Informacje o śmierci aktora potwierdziła Polskiej Agencji Prasowej (PAP) rzeczniczka Teatru Kamienica Patrycja Pawlik. Emilian Kamiński odszedł 26 grudnia o godzinie 7:30.
Emilian Kamiński nie żyje
Jeszcze niedawno aktor został uhonorowany przez Ministra Kultury i Dziedzictwa Narodowego Złotym Medalem "Zasłużony kulturze Gloria Artis" za działalność artystyczną oraz osiągnięcia w promowaniu polskiej kultury i wybitne zasługi w pracy twórczej.
Był reżyserem, aktorem teatralnym, dubbingowym i musicalowym, pisarzem oraz wokalistą. W swoim dorobku miał ponad setkę ról.
Emilian Kamiński był również założycielem Teatru Kamienica i Fundacji Atut. Odszedł w wieku 70 lat po długiej i ciężkiej chorobie.
"Nie ma słów, które potrafiłyby wyrazić smutek i żal"
Wybitnego aktora żegna rodzina i pracownicy Teatru Kamienica. - Odszedł przy rodzinie, w swoim domu w Józefowie – poinformowano w pożegnalnym wpisie udostępnionym na Instagramie teatru.
- Nie ma słów, które potrafiłyby wyrazić smutek i żal pozostawiony w naszych sercach… - napisali najbliżsi aktora.
Emilian Kamiński był absolwentem Państwowej Wyższej Szkoły Teatralnej w Warszawie. Publiczność pokochała go m.in. za rolę Jerzego w ekranizacji powieści Kornela Makuszyńskiego "Szaleństwa Panny Ewy" czy komediach "U Pana Boga w ogródku" i "U Pana Boga za miedzą".
Aktor miał operację
Na początku roku media obiegły niepokojące informacje o stanie zdrowia aktora. Magazyn "Dobry tydzień" poinformował, że Emilian Kamiński miał poważne "problemy z oddychaniem" i potrzebny był zabieg.

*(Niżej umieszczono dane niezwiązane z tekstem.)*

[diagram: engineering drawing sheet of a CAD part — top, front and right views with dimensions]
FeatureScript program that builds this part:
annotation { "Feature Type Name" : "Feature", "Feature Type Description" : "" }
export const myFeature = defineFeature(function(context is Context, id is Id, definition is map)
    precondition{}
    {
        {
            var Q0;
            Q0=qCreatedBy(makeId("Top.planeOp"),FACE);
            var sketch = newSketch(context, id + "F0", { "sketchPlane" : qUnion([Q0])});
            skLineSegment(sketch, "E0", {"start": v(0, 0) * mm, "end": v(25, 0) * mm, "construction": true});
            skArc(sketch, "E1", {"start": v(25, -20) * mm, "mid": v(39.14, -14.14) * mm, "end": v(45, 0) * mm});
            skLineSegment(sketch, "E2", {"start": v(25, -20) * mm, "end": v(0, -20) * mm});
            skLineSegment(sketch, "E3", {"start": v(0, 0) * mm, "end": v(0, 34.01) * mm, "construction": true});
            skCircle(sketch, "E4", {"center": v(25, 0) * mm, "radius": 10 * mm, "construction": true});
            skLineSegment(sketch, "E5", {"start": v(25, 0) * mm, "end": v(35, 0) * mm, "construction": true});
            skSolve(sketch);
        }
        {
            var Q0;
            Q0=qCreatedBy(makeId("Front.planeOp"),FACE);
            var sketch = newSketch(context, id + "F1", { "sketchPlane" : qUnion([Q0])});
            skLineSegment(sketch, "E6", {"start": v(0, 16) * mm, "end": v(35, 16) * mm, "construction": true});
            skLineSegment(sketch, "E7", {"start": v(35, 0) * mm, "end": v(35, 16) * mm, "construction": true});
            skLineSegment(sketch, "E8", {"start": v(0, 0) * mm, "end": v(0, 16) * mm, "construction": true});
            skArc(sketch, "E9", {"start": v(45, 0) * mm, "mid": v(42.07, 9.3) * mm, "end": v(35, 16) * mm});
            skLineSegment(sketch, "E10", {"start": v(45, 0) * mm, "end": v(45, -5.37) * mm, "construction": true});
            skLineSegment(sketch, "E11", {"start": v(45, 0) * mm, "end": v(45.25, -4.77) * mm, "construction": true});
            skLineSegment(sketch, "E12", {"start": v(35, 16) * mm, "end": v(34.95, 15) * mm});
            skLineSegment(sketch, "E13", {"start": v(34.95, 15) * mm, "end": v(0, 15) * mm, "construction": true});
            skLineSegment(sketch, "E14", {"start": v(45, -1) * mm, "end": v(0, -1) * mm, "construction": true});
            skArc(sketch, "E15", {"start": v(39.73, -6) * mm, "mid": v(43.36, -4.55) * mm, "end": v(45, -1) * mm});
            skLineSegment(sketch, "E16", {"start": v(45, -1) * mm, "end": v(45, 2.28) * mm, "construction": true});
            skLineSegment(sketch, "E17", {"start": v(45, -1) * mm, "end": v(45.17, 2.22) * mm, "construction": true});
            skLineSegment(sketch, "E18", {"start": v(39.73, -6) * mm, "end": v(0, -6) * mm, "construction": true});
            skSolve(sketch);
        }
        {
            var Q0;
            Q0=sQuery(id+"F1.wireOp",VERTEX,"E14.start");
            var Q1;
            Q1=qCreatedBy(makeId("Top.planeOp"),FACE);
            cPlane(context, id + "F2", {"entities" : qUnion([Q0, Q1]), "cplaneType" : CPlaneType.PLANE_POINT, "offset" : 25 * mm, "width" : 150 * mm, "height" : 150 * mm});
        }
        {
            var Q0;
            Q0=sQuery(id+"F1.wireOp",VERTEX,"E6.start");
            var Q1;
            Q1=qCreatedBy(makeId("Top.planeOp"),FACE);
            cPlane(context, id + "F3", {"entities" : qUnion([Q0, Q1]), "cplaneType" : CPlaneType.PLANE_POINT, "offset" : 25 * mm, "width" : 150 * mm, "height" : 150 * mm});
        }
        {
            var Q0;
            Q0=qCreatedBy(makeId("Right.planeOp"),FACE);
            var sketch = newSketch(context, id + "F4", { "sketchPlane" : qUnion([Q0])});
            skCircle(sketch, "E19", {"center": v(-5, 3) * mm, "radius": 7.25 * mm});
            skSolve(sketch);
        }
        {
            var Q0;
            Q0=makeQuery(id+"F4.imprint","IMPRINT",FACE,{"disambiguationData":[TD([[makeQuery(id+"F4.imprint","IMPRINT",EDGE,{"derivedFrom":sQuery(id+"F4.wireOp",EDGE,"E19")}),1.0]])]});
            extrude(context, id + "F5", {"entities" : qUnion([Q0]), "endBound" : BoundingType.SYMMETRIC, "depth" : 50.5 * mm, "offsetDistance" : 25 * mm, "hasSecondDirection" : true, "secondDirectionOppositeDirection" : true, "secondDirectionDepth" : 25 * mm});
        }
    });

W lutym reżyser potwierdził te doniesienia.
Wówczas aktor nie chciał wyolbrzymiać swoich zdrowotnych problemów, jednak przyznał, że miał operację. - Zdrowy jestem, wymyślają! Miałem mały zabieg, ale jestem zdrowy – wyjaśnił w wywiadzie dla "Plejady".
Właściciel Teatru Kamienica przeszedł zakażenie COVID-19 i swoje problemy zdrowotne wiązał z powikłaniami po przebyciu choroby. – To być może są jakieś sprawy "pocovidowe" – tłumaczył i dodał, że jest zdrowy i pracuje całkowicie normalnie.